September Dew

By: Steve Roark
Volunteer Interpreter, Cumberland Gap National Historical Park

September is noted for having heavy dews that bejewel cobwebs and soak your feet when walking through grass. The reason is that nights are getting longer, which allows the grass and other objects more time to drop below the dew point temperature and moisture in the air condenses on the cooled surface. Dew forms on vegetation more readily than other surfaces such as pavement because leaves and grass typically are thin and suspended in the air, causing them to cool more readily to reach dew point temperature.

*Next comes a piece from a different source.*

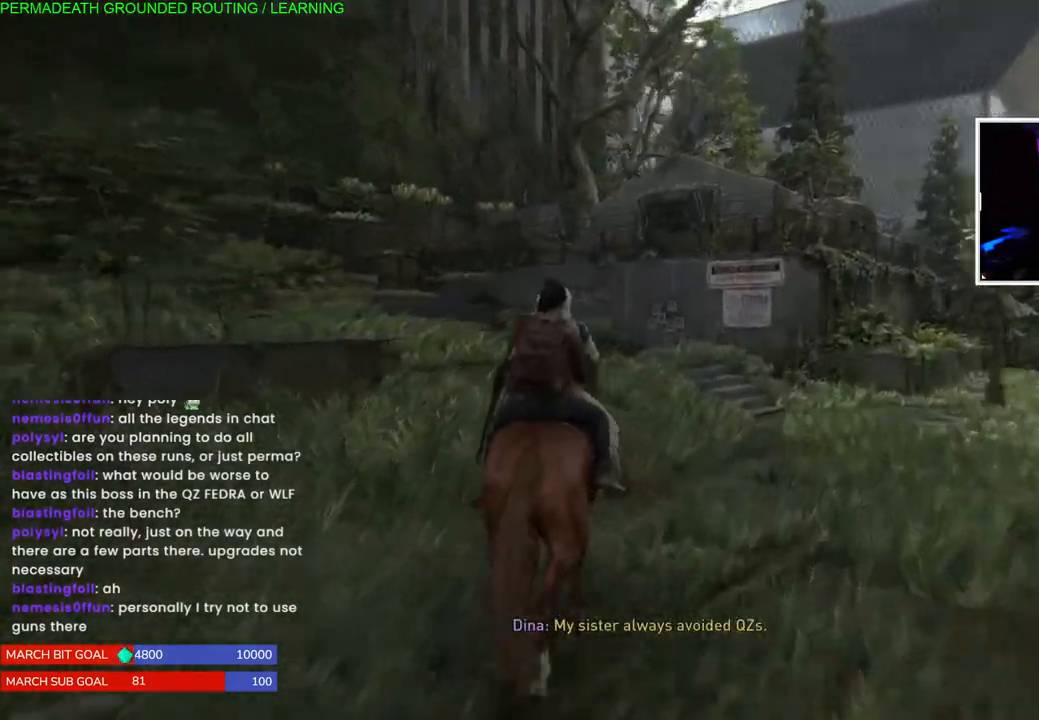
{"buttons": ["L1"], "left_stick": "up", "right_stick": "left", "events": []}
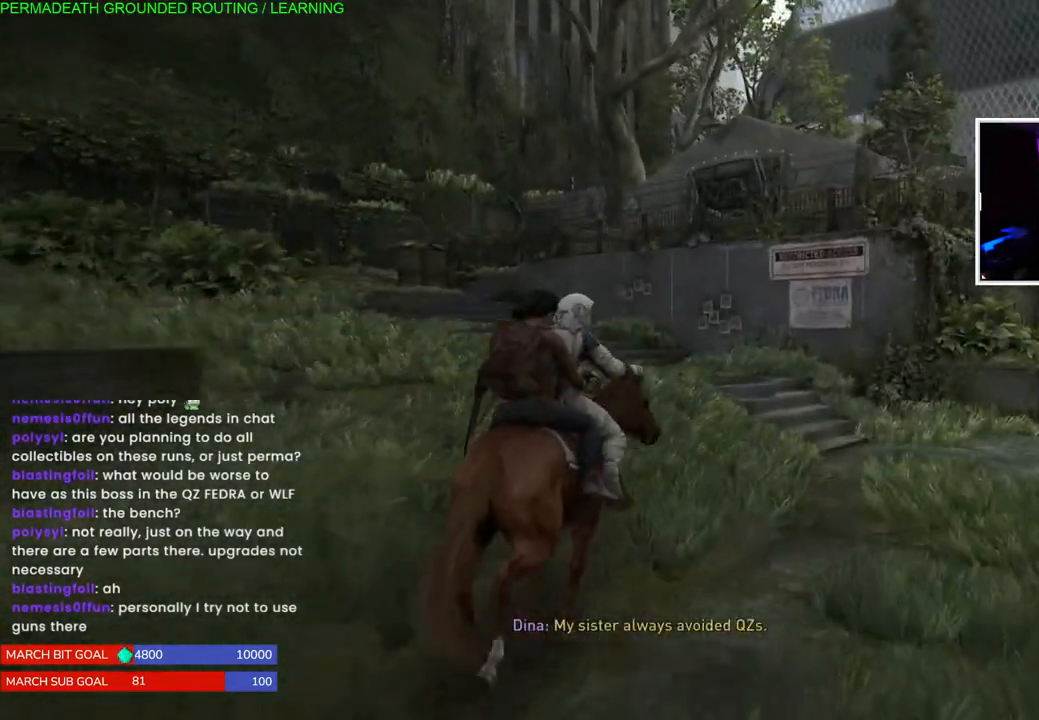
{"buttons": ["L1"], "left_stick": "up", "right_stick": "center", "events": [[283, "right_stick", "center"]]}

Clear nights with still air are ideal conditions for dew, making it an excellent predictor of fair weather: “When dew is on the grass, rain will never come to pass”. Dew will not form during heavy cloud cover or much wind, both of which occur during foul weather. The heaviest dews occur when moist warm air moves in over surfaces already cold, such as when the weather suddenly changes after a cold spell. Dew becomes frost when the surface temperature of vegetation drops below 32 degrees.

It is interesting to note that condensation cannot occur without a surface to form on. Dew only forms when grass or some other cool surface is present. The tiny droplets that form clouds must also form on something, usually dust. For rain to occur the drops must grow large enough to reach the ground before evaporating. Most rain drops start their journey as snowflakes originating high in the frozen cloud tops of nimbostratus or cumulonimbus clouds. Way up there, cloud droplets freeze into tiny ice crystals, which collide with each other and grow into snowflakes, which when heavy enough will fall and melt as they pass through the warmer cloud layers. If they are large enough to keep falling, they will collide with and gather up more cloud droplets, and when they reach 1/25th of an inch in diameter they will be able to make it to the ground before evaporating and fall as rain.

Because of their resistance to the air, falling raindrops are not tear-shaped like cartoonists like to draw, but resemble small hamburger buns. The largest raindrops are around ¼ inch in diameter and fall at a speed of 26 feet per second. The occasional really large raindrops were likely hailstones or large snowflakes that have melted just before reaching the ground.